## PASSAGE PROVIDED:
BEGIN

# 3 Outbacks Out Of 316 Campers



## roanokecampers (Jul 31, 2006)

Today my daughter and I were traveling south on Interstate 81 from Roanoke, Virginia to Pulaski, Virginia from 1:00 p.m. until 2:00 p.m. During that one hour period she and I counted 316 camping units traveling north on I 81 and only three were Outbacks. I tooted my horn with excitement when we saw one. I could not believe that there were so many campers. We thought we must have missed one heck of a party. However, my DH told me that there was a NASCAR race in Bristol, Va. last night and that must be where they were coming from. We LOVE our Outback. Why aren't there any more than three out of 316?







Someone is really missing out!

Roanoke Campers!


----------



## happycamper (Jul 26, 2005)

roanokecampers said:


> During that one hour period she and I counted 316 camping units traveling north on I 81 and only three were Outbacks. .......... my DH told me that there was a NASCAR race in Bristol, Va. last night and that must be where they were coming from.


Out of 160,000 people in attendance I would expect a lot of campers. It must have been neat to see. But even better would be a string of Outbacks!! Thanks for counting.

Remember this one? I still have chills.


----------



## HootBob (Apr 26, 2004)

WOW!! thats a lot of campers and only 3 Outbacks bummer
I quess they don't know a good thing when they see it

Don


----------



## Oregon_Camper (Sep 13, 2004)

I'd be lucky to see three Outbacks during any of our trips. If I see one it makes me sooo happy.


----------



## skippershe (May 22, 2006)

happycamper said:


> During that one hour period she and I counted 316 camping units traveling north on I 81 and only three were Outbacks. .......... my DH told me that there was a NASCAR race in Bristol, Va. last night and that must be where they were coming from.

END

## EXERCISES:
a – According to the forum thread, how many camping units were counted heading north on I 81 during that hour, and how many of them were Outbacks?
b – Repeat word for word the part of the forum thread starting at "## HootBob (Apr" and ending at "(Sep 13, 2004)".
The listing isn't needed for any of this work.

## SUPPLIED RECORDS:
BEGIN

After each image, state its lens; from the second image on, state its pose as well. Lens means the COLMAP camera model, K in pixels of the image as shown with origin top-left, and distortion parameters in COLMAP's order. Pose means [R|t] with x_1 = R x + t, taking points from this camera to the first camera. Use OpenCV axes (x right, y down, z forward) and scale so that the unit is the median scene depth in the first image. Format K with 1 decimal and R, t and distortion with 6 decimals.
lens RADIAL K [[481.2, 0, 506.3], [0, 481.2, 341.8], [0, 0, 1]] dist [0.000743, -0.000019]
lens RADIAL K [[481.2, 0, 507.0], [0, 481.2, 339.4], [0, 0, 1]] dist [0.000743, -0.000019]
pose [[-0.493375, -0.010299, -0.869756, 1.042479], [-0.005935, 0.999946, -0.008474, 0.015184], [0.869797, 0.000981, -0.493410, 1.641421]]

END
BEGIN

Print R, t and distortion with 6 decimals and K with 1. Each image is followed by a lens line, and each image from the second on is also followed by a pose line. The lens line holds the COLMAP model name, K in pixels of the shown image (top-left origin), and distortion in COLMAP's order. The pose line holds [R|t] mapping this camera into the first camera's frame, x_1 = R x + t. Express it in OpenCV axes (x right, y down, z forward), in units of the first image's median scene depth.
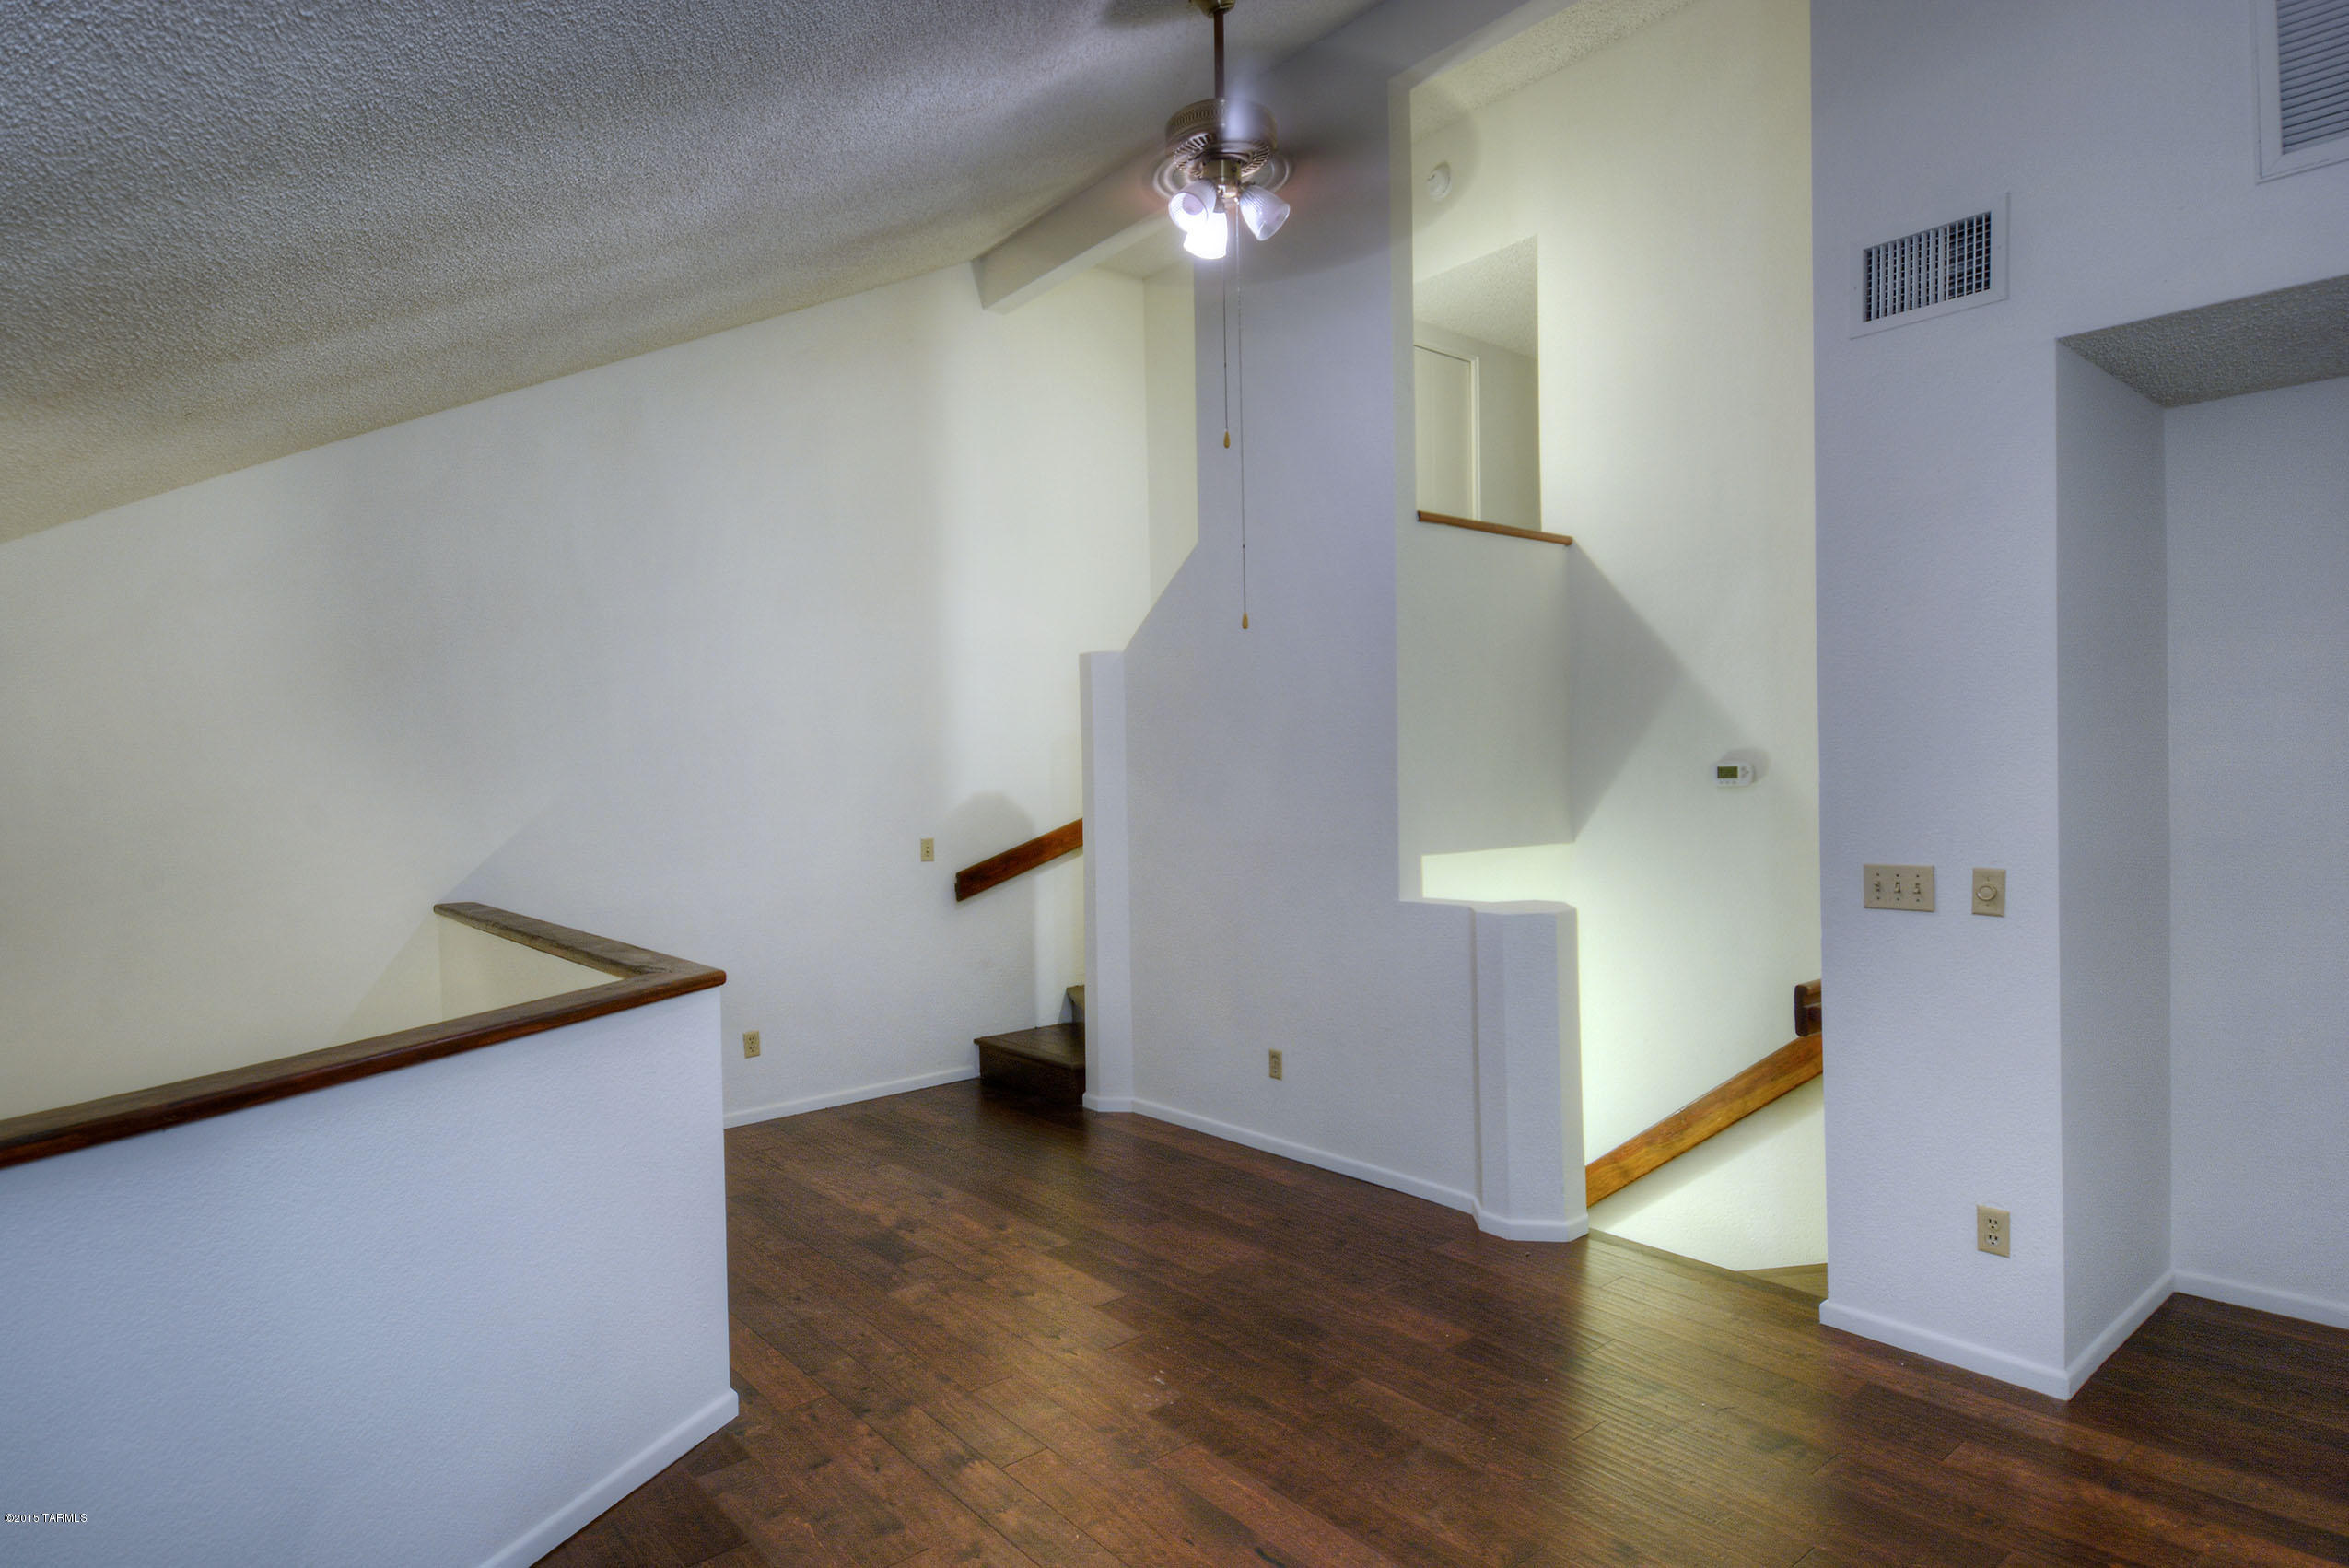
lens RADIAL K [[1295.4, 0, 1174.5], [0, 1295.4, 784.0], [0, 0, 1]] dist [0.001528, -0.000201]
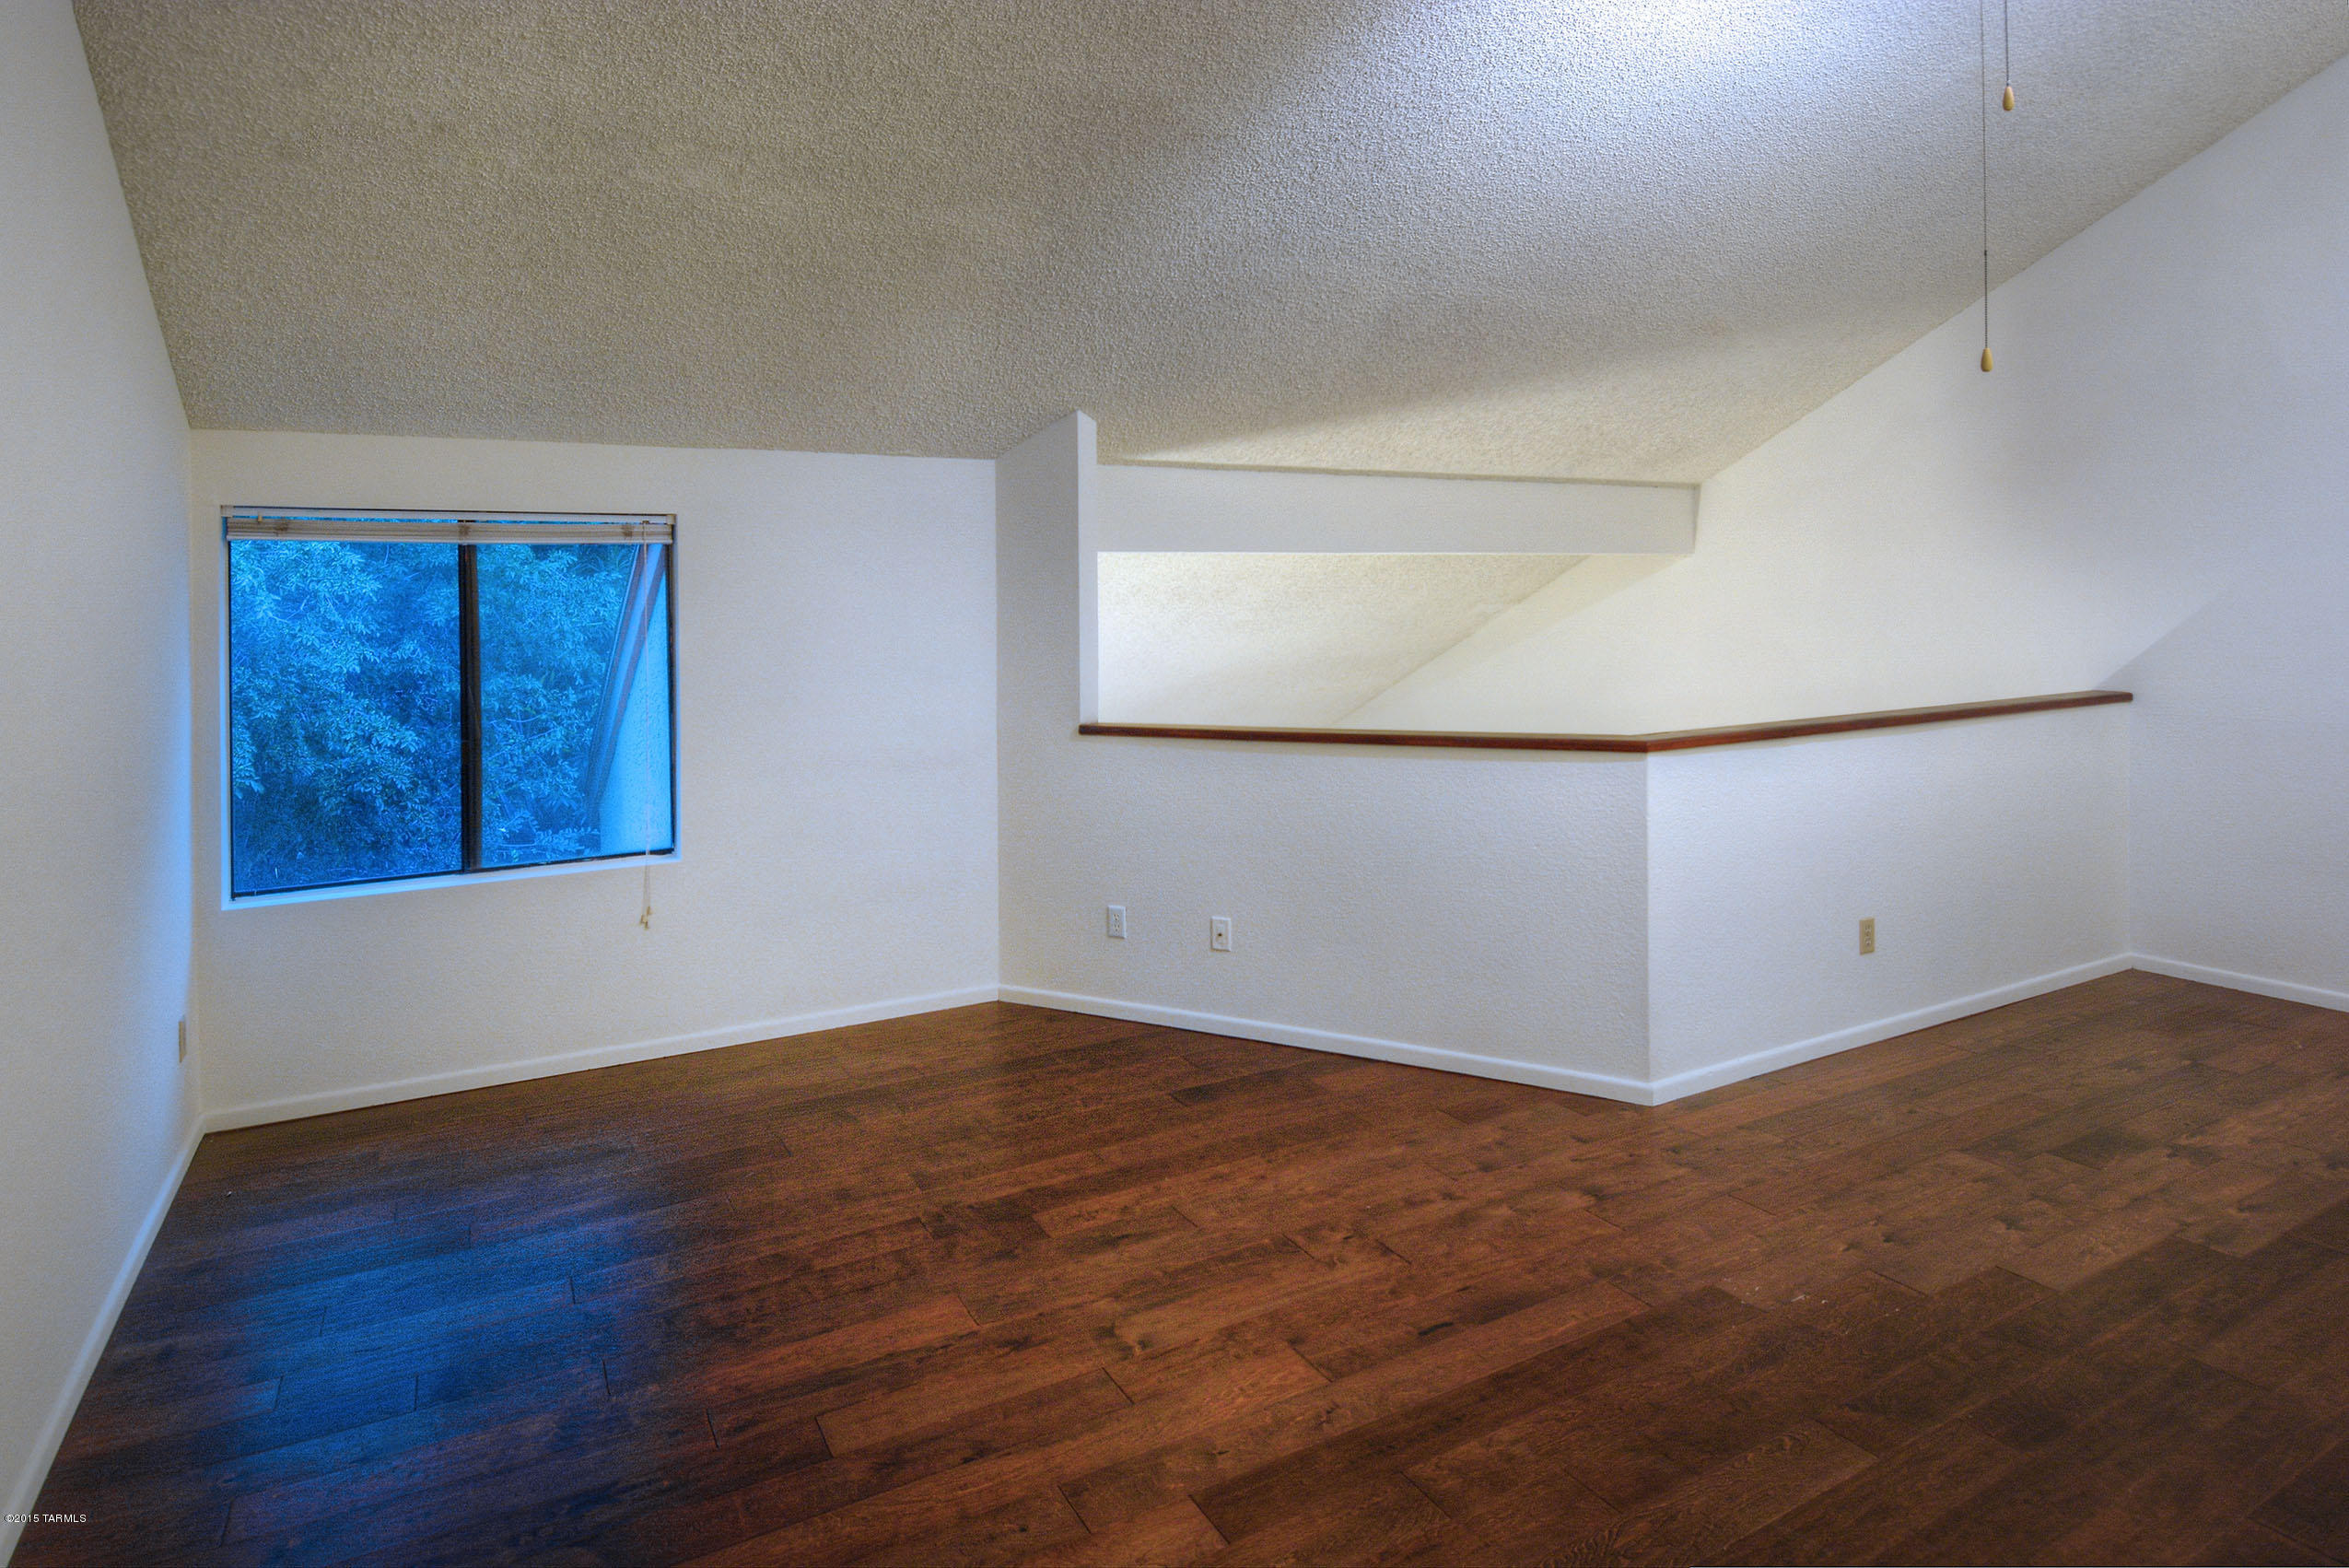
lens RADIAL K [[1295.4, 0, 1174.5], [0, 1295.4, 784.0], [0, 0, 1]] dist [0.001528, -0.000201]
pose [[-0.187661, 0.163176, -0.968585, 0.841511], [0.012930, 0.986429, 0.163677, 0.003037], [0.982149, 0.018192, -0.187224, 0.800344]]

END

## RESULTS BY TASK:
a – They counted 316 camping units, and only three were Outbacks.

b –
## HootBob (Apr 26, 2004)

WOW!! thats a lot of campers and only 3 Outbacks bummer
I quess they don't know a good thing when they see it

Don


----------



## Oregon_Camper (Sep 13, 2004)